**Work order:** Reproduce every line of the records below word for word, omitting the pictures.

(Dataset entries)
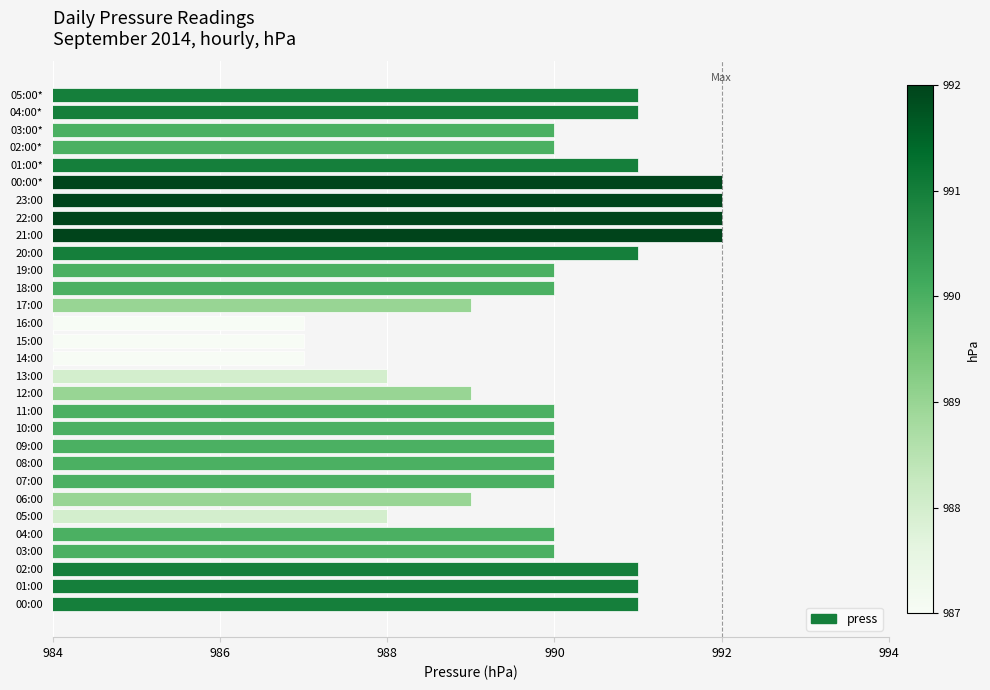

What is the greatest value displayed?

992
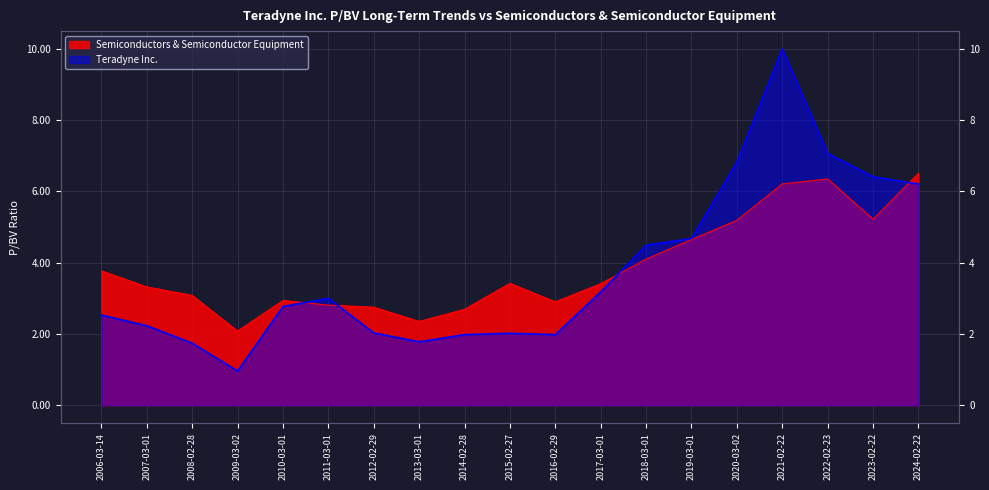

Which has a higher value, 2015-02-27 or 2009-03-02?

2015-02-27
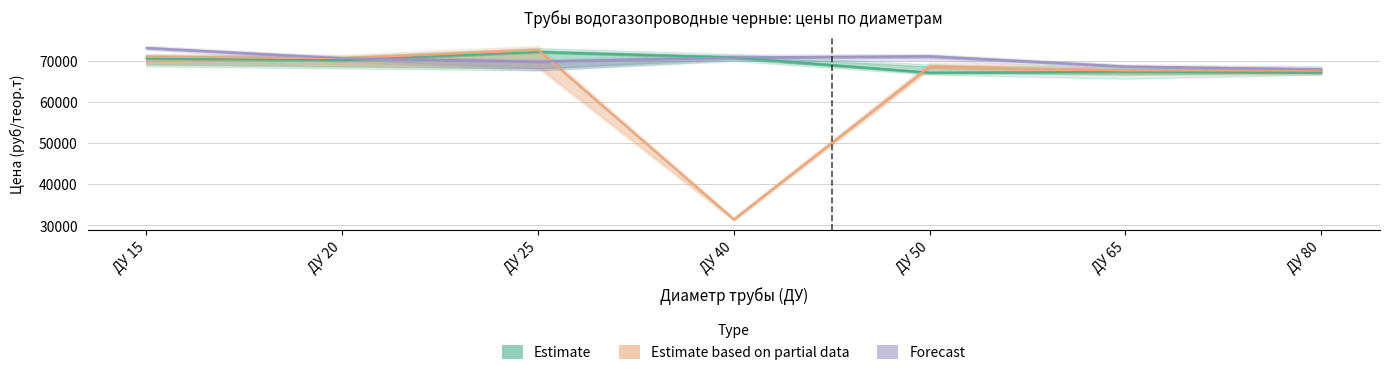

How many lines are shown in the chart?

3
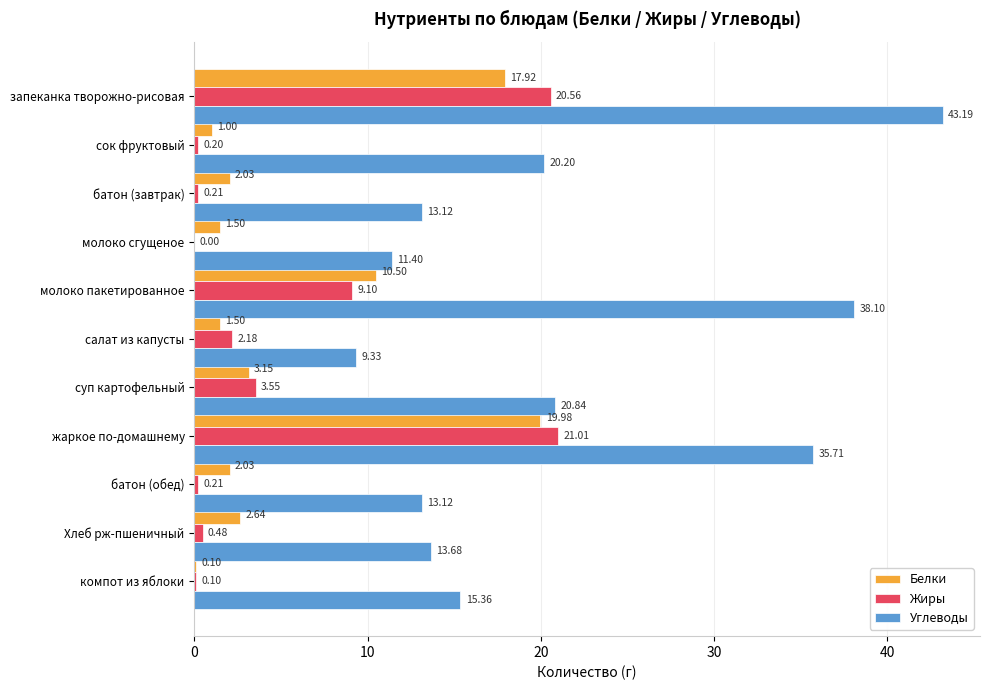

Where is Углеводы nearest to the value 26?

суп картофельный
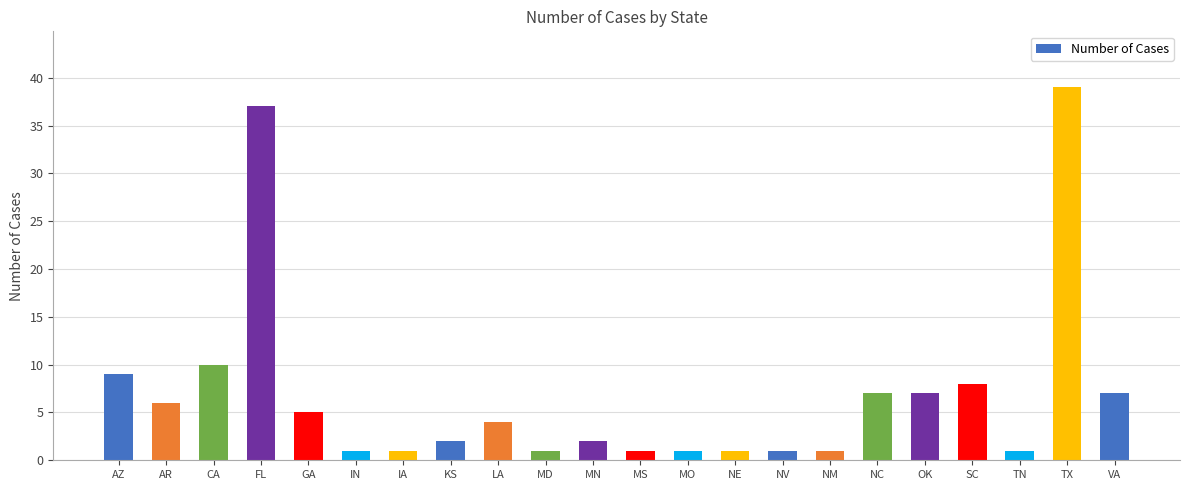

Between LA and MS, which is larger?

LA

**Response to the task:**
What is the greatest value displayed?

992

Which has a higher value, 2015-02-27 or 2009-03-02?

2015-02-27

How many lines are shown in the chart?

3

Where is Углеводы nearest to the value 26?

суп картофельный

Between LA and MS, which is larger?

LA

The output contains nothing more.